What you will do
Scan the listing below. Report each line that includes "crude".

Provided material
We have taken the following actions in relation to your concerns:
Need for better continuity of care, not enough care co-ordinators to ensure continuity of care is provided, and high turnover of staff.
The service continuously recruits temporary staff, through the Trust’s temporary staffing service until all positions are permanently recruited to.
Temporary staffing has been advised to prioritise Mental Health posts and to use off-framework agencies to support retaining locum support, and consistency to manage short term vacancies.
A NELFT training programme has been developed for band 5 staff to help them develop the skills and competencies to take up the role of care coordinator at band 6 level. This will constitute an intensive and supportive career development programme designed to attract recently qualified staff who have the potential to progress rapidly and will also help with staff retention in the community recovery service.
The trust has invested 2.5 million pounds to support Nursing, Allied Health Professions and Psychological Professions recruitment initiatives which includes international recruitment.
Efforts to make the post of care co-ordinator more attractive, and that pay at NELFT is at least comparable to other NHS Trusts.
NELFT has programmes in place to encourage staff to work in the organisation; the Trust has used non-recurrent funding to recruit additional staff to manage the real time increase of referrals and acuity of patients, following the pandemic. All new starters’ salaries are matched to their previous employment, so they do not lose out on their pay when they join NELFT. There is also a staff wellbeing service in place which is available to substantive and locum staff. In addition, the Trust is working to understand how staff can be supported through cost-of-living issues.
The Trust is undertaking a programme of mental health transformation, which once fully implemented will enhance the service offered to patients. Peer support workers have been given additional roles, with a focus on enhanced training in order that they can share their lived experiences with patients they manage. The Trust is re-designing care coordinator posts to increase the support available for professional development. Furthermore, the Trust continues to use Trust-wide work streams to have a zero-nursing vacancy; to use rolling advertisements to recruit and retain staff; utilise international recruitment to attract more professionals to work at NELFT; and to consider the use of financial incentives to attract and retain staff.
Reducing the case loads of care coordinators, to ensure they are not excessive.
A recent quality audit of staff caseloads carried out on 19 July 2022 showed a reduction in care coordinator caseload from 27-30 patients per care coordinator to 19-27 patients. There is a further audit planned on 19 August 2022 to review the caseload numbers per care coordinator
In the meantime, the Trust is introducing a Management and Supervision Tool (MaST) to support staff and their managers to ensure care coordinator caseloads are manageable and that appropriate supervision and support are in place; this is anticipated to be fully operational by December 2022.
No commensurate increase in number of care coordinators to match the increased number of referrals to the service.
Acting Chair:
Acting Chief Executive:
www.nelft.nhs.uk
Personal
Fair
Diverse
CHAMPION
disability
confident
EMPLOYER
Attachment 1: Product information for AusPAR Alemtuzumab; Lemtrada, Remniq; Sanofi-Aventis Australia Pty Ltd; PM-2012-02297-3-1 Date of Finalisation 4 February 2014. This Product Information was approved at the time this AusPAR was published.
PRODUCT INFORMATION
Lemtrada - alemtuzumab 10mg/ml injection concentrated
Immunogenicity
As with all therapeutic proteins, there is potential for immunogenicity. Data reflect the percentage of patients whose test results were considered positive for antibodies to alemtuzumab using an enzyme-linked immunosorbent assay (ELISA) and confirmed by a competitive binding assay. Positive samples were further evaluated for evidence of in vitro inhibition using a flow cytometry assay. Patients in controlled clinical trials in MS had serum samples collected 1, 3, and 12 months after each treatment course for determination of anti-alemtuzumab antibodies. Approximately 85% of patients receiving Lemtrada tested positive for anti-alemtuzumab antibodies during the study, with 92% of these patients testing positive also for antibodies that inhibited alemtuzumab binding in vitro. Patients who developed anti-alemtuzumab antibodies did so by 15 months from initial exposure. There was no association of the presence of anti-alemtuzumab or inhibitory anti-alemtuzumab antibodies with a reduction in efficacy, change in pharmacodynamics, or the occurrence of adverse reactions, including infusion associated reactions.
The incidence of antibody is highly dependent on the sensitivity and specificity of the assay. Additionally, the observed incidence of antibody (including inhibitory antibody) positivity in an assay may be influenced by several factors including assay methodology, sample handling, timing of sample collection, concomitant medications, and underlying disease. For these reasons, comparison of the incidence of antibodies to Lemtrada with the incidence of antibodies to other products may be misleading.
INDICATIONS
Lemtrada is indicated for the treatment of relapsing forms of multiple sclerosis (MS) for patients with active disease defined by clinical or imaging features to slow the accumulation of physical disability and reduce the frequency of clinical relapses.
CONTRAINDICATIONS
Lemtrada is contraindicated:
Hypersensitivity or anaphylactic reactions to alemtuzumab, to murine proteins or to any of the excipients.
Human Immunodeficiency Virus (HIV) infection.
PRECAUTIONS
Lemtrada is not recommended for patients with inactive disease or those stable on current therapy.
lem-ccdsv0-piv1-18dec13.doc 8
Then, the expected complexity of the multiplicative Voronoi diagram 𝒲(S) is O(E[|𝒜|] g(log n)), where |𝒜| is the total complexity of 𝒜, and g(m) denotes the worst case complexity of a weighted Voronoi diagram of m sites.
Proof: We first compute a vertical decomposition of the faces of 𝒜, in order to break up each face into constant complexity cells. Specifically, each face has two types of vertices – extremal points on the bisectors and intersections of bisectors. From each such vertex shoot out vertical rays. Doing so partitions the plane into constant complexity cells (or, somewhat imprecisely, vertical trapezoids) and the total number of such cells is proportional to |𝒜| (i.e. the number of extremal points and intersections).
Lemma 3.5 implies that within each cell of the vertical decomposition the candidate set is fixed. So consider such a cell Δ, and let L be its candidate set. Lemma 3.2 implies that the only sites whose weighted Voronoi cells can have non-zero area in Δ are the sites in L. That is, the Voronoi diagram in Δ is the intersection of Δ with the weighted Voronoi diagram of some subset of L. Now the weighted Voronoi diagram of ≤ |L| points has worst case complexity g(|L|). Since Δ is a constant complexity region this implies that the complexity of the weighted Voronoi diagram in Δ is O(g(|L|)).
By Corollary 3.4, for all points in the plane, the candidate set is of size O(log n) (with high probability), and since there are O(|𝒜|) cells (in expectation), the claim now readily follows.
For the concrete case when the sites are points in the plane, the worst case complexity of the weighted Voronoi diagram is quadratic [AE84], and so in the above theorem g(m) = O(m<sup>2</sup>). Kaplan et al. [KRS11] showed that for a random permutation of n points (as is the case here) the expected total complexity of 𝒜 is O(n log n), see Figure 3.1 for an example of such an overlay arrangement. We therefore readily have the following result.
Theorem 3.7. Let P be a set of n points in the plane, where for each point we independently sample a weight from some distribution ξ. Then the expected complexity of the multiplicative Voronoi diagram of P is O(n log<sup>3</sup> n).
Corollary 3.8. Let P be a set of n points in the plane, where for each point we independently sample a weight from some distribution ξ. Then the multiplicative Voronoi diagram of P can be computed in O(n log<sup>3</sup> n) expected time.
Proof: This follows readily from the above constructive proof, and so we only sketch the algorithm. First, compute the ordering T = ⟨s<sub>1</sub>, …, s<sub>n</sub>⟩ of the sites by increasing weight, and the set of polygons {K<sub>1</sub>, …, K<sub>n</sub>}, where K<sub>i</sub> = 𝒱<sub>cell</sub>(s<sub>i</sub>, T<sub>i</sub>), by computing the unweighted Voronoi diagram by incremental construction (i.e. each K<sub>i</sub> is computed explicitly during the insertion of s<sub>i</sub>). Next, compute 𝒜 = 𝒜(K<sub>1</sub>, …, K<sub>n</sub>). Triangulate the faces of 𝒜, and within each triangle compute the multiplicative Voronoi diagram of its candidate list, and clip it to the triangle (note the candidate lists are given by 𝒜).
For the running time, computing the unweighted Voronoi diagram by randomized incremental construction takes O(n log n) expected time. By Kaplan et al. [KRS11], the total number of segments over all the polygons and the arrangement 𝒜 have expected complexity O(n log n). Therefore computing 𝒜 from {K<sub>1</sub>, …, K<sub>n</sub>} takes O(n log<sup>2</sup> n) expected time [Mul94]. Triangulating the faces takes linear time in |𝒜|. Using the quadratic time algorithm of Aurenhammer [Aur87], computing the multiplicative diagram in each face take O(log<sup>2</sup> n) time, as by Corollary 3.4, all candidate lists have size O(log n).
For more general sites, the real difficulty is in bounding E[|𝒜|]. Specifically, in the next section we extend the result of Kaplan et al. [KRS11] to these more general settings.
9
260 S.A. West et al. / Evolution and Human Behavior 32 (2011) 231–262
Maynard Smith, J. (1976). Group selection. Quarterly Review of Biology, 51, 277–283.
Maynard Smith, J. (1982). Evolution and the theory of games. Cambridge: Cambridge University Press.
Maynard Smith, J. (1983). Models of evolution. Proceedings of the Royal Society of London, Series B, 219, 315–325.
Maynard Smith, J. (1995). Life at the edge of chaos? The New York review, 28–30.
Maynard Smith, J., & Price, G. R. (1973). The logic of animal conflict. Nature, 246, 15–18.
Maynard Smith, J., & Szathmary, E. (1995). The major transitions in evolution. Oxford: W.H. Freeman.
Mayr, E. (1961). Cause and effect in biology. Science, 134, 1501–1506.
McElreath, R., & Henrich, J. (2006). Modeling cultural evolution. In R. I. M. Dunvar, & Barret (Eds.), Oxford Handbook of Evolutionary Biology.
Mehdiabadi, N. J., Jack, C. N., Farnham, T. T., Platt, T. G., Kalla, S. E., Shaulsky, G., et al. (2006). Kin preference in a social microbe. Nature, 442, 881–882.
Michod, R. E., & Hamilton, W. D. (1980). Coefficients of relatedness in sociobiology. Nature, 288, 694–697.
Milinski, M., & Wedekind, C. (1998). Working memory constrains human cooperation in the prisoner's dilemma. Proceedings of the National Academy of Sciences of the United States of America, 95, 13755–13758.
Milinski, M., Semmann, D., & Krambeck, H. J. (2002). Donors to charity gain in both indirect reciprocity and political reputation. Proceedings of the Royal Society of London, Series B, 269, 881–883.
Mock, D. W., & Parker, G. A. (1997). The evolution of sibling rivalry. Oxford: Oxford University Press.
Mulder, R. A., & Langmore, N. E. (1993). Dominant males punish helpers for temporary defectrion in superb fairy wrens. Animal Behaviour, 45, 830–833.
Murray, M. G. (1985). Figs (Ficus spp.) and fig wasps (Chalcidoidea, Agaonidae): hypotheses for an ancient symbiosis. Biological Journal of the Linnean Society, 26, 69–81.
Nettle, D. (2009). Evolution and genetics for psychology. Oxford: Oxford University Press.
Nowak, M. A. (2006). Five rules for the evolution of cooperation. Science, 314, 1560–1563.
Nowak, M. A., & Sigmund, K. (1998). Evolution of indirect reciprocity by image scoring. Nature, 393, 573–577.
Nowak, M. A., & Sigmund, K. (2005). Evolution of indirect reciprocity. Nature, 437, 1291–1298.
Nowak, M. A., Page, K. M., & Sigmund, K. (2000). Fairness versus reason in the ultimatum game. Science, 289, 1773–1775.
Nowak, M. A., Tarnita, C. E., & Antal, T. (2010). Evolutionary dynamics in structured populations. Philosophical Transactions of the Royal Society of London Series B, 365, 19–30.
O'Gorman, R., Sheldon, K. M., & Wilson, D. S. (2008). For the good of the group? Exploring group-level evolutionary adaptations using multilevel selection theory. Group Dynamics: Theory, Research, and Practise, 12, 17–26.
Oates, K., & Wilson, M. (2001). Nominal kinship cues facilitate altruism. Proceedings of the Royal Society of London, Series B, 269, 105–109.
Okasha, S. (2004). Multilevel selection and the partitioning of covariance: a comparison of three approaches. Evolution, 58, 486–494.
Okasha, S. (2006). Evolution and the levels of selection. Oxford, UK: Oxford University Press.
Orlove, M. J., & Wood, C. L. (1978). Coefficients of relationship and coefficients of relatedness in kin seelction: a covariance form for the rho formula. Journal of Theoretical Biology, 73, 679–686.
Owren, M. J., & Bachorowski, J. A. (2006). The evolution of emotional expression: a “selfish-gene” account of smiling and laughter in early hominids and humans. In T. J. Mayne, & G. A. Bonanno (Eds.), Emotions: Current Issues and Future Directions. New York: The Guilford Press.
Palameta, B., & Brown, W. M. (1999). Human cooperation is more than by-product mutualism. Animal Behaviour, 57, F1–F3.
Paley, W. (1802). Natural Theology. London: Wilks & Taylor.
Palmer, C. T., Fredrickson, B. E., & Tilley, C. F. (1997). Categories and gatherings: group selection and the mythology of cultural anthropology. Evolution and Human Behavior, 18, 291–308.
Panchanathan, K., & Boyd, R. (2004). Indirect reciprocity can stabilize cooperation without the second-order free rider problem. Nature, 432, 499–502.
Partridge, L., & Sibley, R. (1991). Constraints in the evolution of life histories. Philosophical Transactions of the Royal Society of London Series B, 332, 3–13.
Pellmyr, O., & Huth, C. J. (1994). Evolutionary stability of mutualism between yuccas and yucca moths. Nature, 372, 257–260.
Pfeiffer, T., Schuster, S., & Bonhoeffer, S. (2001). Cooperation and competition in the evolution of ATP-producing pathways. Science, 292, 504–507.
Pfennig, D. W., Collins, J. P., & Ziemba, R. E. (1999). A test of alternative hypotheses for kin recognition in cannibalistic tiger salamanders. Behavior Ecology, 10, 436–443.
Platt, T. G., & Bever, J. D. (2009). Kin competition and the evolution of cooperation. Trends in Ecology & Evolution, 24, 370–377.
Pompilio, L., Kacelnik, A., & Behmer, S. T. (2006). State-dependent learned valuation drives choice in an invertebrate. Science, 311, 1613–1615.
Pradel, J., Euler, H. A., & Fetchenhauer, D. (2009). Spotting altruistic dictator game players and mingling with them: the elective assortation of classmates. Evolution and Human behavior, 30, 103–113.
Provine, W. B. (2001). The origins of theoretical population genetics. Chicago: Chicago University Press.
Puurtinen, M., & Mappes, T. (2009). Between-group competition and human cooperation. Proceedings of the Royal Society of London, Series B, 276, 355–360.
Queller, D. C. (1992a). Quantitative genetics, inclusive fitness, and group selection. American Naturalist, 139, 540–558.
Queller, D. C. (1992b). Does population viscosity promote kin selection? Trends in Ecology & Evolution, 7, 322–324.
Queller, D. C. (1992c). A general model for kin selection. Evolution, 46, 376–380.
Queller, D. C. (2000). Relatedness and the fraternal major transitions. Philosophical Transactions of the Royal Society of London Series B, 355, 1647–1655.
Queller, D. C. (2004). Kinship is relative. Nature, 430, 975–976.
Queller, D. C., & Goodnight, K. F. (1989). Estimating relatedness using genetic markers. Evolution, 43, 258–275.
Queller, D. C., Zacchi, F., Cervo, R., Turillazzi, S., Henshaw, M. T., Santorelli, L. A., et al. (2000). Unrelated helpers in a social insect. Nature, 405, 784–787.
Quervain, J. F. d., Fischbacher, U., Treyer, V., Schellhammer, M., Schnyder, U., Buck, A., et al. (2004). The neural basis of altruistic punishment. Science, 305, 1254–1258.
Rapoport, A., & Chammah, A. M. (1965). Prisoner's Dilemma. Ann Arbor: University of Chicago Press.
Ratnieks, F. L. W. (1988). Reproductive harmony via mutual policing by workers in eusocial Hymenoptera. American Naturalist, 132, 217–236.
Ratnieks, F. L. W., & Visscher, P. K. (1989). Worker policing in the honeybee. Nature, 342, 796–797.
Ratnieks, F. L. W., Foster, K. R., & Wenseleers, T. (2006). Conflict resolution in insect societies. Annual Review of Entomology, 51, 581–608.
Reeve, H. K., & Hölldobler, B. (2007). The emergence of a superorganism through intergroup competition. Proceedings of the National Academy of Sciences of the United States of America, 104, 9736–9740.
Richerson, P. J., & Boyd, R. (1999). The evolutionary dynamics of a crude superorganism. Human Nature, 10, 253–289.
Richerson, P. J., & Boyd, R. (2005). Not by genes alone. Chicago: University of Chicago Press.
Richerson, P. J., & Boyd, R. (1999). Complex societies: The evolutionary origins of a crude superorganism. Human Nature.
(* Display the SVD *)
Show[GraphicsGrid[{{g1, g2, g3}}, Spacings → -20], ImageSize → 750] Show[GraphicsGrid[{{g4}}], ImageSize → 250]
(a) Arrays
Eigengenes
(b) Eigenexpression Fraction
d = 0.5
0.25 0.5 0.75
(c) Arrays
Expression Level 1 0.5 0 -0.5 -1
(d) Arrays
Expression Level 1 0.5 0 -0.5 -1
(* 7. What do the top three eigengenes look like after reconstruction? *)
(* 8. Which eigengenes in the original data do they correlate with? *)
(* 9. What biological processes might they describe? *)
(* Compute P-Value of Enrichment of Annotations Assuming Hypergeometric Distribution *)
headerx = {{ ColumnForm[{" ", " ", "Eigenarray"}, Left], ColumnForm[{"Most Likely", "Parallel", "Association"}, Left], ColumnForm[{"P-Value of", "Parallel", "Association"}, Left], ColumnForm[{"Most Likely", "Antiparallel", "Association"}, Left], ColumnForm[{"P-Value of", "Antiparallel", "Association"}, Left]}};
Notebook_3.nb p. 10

Response area
Richerson, P. J., & Boyd, R. (1999). The evolutionary dynamics of a crude superorganism. Human Nature, 10, 253–289.
Richerson, P. J., & Boyd, R. (1999). Complex societies: The evolutionary origins of a crude superorganism. Human Nature.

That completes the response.